Scalability and flexibility:
- Consider which option allows for easier scaling as the business grows. Outsourcing can be a more scalable option than building an internal team, as you can easily add or remove capacity as needed.
- Evaluate the flexibility of each option. Outsourcing can provide you with more flexibility to adapt to changing business needs, such as seasonal fluctuations in invoice volume.
- Assess the potential risks and rewards of outsourcing. While outsourcing can provide you with scalability and flexibility, it also introduces some risks, such as vendor lock-in and potential disruption of service.
Best practices for internal receivables management
If you do choose to invest in internal receivables management, here are some best practices to get the best out of your accounts receivable team:
Invest in technology
To automate and streamline invoicing and accounts receivable (AR) processes, implement invoicing and AR software. This software should integrate with your accounting system and other business applications to eliminate manual data entry and reduce errors. Automate invoice creation, sending, tracking, AR follow-ups, and collections. Use cloud-based software to access your AR system from anywhere, anytime.
Set clear payment terms
To prevent misunderstandings, businesses should clearly communicate payment terms on invoices. This includes specifying the due date, payment amount, and accepted payment methods.

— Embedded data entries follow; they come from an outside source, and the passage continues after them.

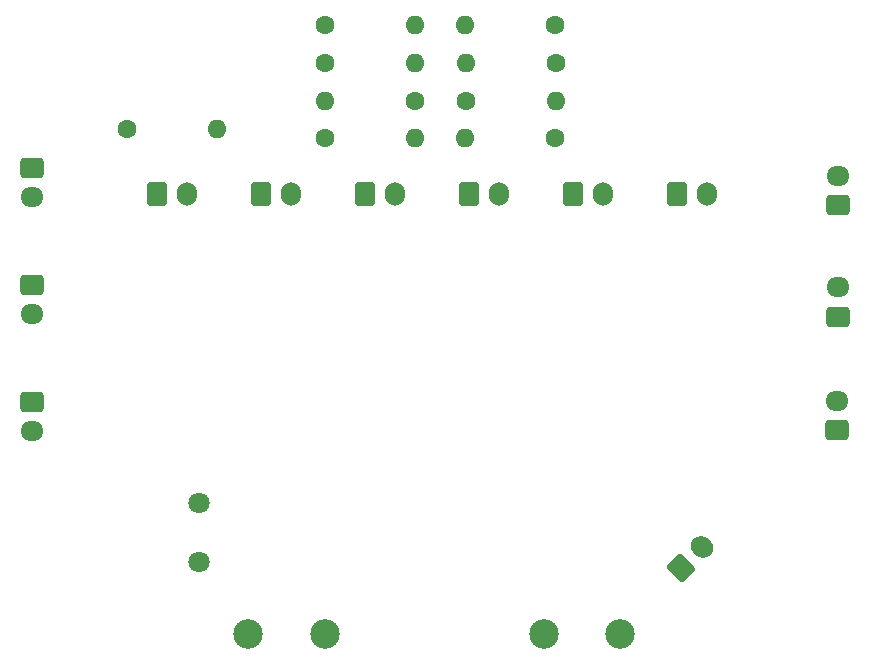
<source format=gbr>
%TF.GenerationSoftware,KiCad,Pcbnew,7.0.5*%
%TF.CreationDate,2024-07-07T22:05:08+09:00*%
%TF.ProjectId,dengen,64656e67-656e-42e6-9b69-6361645f7063,rev?*%
%TF.SameCoordinates,Original*%
%TF.FileFunction,Soldermask,Bot*%
%TF.FilePolarity,Negative*%
%FSLAX46Y46*%
G04 Gerber Fmt 4.6, Leading zero omitted, Abs format (unit mm)*
G04 Created by KiCad (PCBNEW 7.0.5) date 2024-07-07 22:05:08*
%MOMM*%
%LPD*%
G01*
G04 APERTURE LIST*
G04 Aperture macros list*
%AMRoundRect*
0 Rectangle with rounded corners*
0 $1 Rounding radius*
0 $2 $3 $4 $5 $6 $7 $8 $9 X,Y pos of 4 corners*
0 Add a 4 corners polygon primitive as box body*
4,1,4,$2,$3,$4,$5,$6,$7,$8,$9,$2,$3,0*
0 Add four circle primitives for the rounded corners*
1,1,$1+$1,$2,$3*
1,1,$1+$1,$4,$5*
1,1,$1+$1,$6,$7*
1,1,$1+$1,$8,$9*
0 Add four rect primitives between the rounded corners*
20,1,$1+$1,$2,$3,$4,$5,0*
20,1,$1+$1,$4,$5,$6,$7,0*
20,1,$1+$1,$6,$7,$8,$9,0*
20,1,$1+$1,$8,$9,$2,$3,0*%
%AMHorizOval*
0 Thick line with rounded ends*
0 $1 width*
0 $2 $3 position (X,Y) of the first rounded end (center of the circle)*
0 $4 $5 position (X,Y) of the second rounded end (center of the circle)*
0 Add line between two ends*
20,1,$1,$2,$3,$4,$5,0*
0 Add two circle primitives to create the rounded ends*
1,1,$1,$2,$3*
1,1,$1,$4,$5*%
G04 Aperture macros list end*
%ADD10C,1.600000*%
%ADD11O,1.600000X1.600000*%
%ADD12C,2.500000*%
%ADD13RoundRect,0.250000X-0.600000X-0.750000X0.600000X-0.750000X0.600000X0.750000X-0.600000X0.750000X0*%
%ADD14O,1.700000X2.000000*%
%ADD15RoundRect,0.250000X-0.725000X0.600000X-0.725000X-0.600000X0.725000X-0.600000X0.725000X0.600000X0*%
%ADD16O,1.950000X1.700000*%
%ADD17RoundRect,0.250000X0.725000X-0.600000X0.725000X0.600000X-0.725000X0.600000X-0.725000X-0.600000X0*%
%ADD18C,1.800000*%
%ADD19RoundRect,0.250000X0.106066X-0.954594X0.954594X-0.106066X-0.106066X0.954594X-0.954594X0.106066X0*%
%ADD20HorizOval,1.700000X-0.106066X0.106066X0.106066X-0.106066X0*%
G04 APERTURE END LIST*
D10*
%TO.C,R9*%
X160700000Y-90500000D03*
D11*
X153080000Y-90500000D03*
%TD*%
D12*
%TO.C,Fuse*%
X134700000Y-132500000D03*
X141200000Y-132500000D03*
X159700000Y-132500000D03*
X166200000Y-132500000D03*
%TD*%
D13*
%TO.C,3.3V2*%
X171000000Y-95200000D03*
D14*
X173500000Y-95200000D03*
%TD*%
D13*
%TO.C,5V2*%
X144600000Y-95200000D03*
D14*
X147100000Y-95200000D03*
%TD*%
D10*
%TO.C,R3*%
X141190000Y-80900000D03*
D11*
X148810000Y-80900000D03*
%TD*%
D15*
%TO.C,12V3*%
X116400000Y-93000000D03*
D16*
X116400000Y-95500000D03*
%TD*%
D17*
%TO.C,Vin2*%
X184500000Y-115200000D03*
D16*
X184500000Y-112700000D03*
%TD*%
D17*
%TO.C,ON/OFF2*%
X184600000Y-105600000D03*
D16*
X184600000Y-103100000D03*
%TD*%
D13*
%TO.C,5V1*%
X135800000Y-95200000D03*
D14*
X138300000Y-95200000D03*
%TD*%
D10*
%TO.C,R10*%
X148800000Y-87300000D03*
D11*
X141180000Y-87300000D03*
%TD*%
D13*
%TO.C,5V3*%
X153400000Y-95200000D03*
D14*
X155900000Y-95200000D03*
%TD*%
D10*
%TO.C,R4*%
X153090000Y-87300000D03*
D11*
X160710000Y-87300000D03*
%TD*%
D10*
%TO.C,R12*%
X160700000Y-80900000D03*
D11*
X153080000Y-80900000D03*
%TD*%
D18*
%TO.C,C3*%
X130500000Y-121400000D03*
X130500000Y-126400000D03*
%TD*%
D10*
%TO.C,R1*%
X124390000Y-89700000D03*
D11*
X132010000Y-89700000D03*
%TD*%
D10*
%TO.C,R2*%
X141180000Y-84100000D03*
D11*
X148800000Y-84100000D03*
%TD*%
D10*
%TO.C,R8*%
X141180000Y-90500000D03*
D11*
X148800000Y-90500000D03*
%TD*%
D10*
%TO.C,R5*%
X160710000Y-84100000D03*
D11*
X153090000Y-84100000D03*
%TD*%
D19*
%TO.C,Voltmeter*%
X171307969Y-126875736D03*
D20*
X173075736Y-125107969D03*
%TD*%
D17*
%TO.C,ON/OFF1*%
X184600000Y-96150000D03*
D16*
X184600000Y-93650000D03*
%TD*%
D15*
%TO.C,Vin1*%
X116400000Y-112800000D03*
D16*
X116400000Y-115300000D03*
%TD*%
D13*
%TO.C,3.3V1*%
X162200000Y-95200000D03*
D14*
X164700000Y-95200000D03*
%TD*%
D13*
%TO.C,12V1*%
X127000000Y-95200000D03*
D14*
X129500000Y-95200000D03*
%TD*%
D15*
%TO.C,12V2*%
X116400000Y-102900000D03*
D16*
X116400000Y-105400000D03*
%TD*%
M02*

</source>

Early payment discounts and late payment fees should also be included. Additionally, payment terms should be consistent across all invoices and contracts to ensure clarity and consistency for customers.
Automate reminders and follow-ups
Automate payment reminders before the due date through email or text. Personalize templates to remind customers about unpaid invoices, including a payment link or instructions. Follow up with personalized calls or emails for late payers.
Does your business need receivables management services?
Businesses often face a dilemma when it comes to managing accounts receivable: should they handle it internally or outsource to a third-party provider?
Both options have their advantages and disadvantages, and the best choice depends on the specific needs and resources of the business.
Companies deciding between internal and outsourced receivables management should carefully evaluate their specific needs and consider the pros and cons of both internal and outsourced receivables management as discussed in this article. With the right approach, businesses may be able to manage receivables in-house or use an external expert to complement their efforts.
Consulting with a financial advisor or exploring cutting edge software solutions like Chaser that can support in-house receivables management can be helpful in making an informed decision.